Здесь же, на обложке – два красных слова: «новый супербестселлер». Не разделяя ажиотажа депутатов российской Госдумы, борющихся за очищение русского языка от иностранных слов – ибо в научной речи уже никак без них не обойтись – о бнаруживаем: российские издатели, еще не начав продавать (английское «to sell»), уже объявляют свой товар «ходовым» и кодируют сознание читателей на погоню за своей продукцией. Они не останавливаются на устоявшейся формуле, говорящей о наилучшей продаваемости/покупаемости (английское «best»), и еще на ранг повышают эмоциональный тонус восприятия товара (английское «super»).
Впрочем, если прокат северо- и южноамериканских телесериалов рождает издательский и покупательский бум; если исторические «сериалы» Э. Радзинского, рассказанные им по телевидению, раскупаются в бумажной версии вслед за демонстрацией на ТВ, как и роман В. Аксенова «Московская сага», скромно прошедший несколько лет назад журнальной публикацией, как «Дети Арбата» А. Рыбакова, впервые читанные в год, когда нынешние зрители популярного телепроекта «Дом-2» ходили в детский сад или вовсе не родились… Если все это так, то «super» и «best» можно отнести и к впервые публикуемому тексту лишь на основании массового внимания к кинофильму, сделанному на материале предшествующего романа этого автора.
Мотивы, коды, мифологемы, пришедшие из русской классики, в масскультовском тексте Лукьяненко учитывают опыт и неопытность читателей, части которых автор словно подмигивает: «вот мы какие с вами элитарные», думаем и шутим, печалимся и восхищаемся по одним и тем же поводам. Отсюда – практически полный «джентльменский набор» ракурсов, семиотически узнаваемых и органично подновляемых в силу изменений лексики и обыденных реалий.
Автор превращает в нарезку русскую и слегка к ней присоединенную зарубежную классику (жилой комплекс, где происходят события мистического порядка, называется «Ассоль»; в речи персонажей возникают прямые отсылки к классике, сам же автор подталкивает к ассоциациям с классикой как контекстом существования персонажей и читателей).
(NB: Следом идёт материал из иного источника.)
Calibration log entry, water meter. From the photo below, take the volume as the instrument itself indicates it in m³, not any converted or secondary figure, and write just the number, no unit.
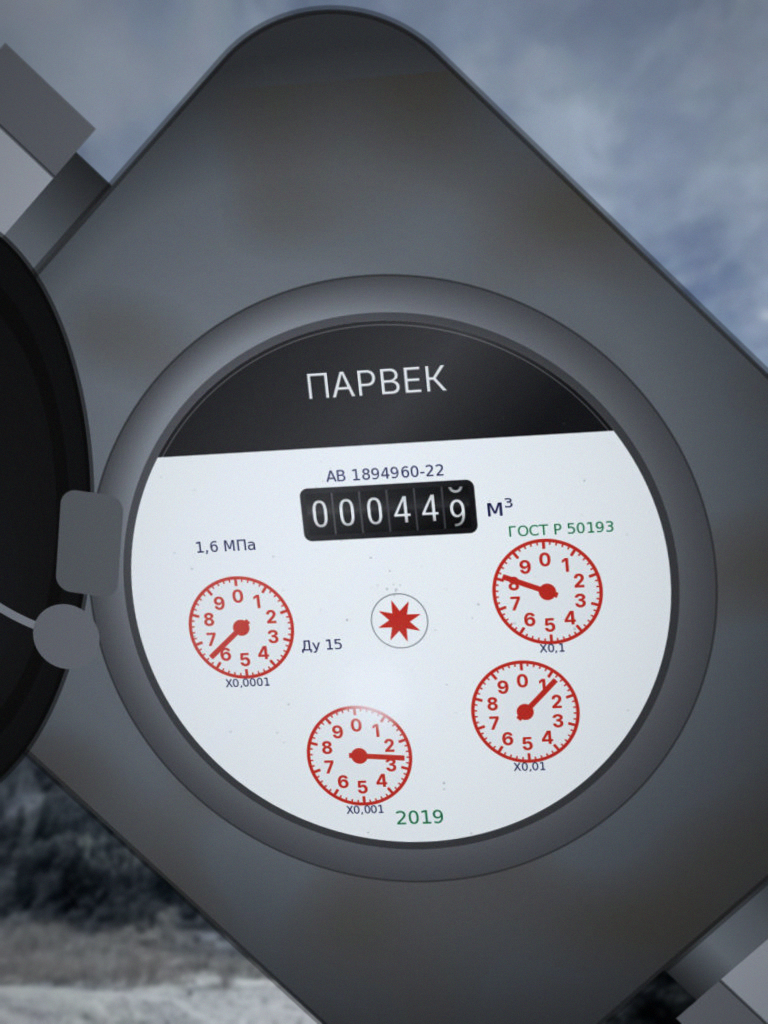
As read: 448.8126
Первая фраза наделена именно такими ностальгическими коннотациями, которые вводят автора в круг избранных (им? книгопродавцами?) читателей: «Настоящие дворы исчезли в Москве где-то между Высоцким и Окуджавой».
Не москвич по рождению, Лукьяненко считает, что большие зеленые дворы со столиками и скамейками были в относительно недавней Москве; он просто не знает, что весь «сталинский» и «послесталинский» центр города был таких дворов лишен, ибо его новые обитатели уже с 50-х годов выбирались на дачи и не нуждались в городском внеквартирном комфорте. Но – носитель массового сознания – автор современного текста полагает, что в той Москве, где он не жил, было так же замечательно, как в сказке о потерянном времени. Налицо – аберрация, подмена реалий фантомами (для чего и вводится мотив «московского дворика»), что характерно для массовой культуры.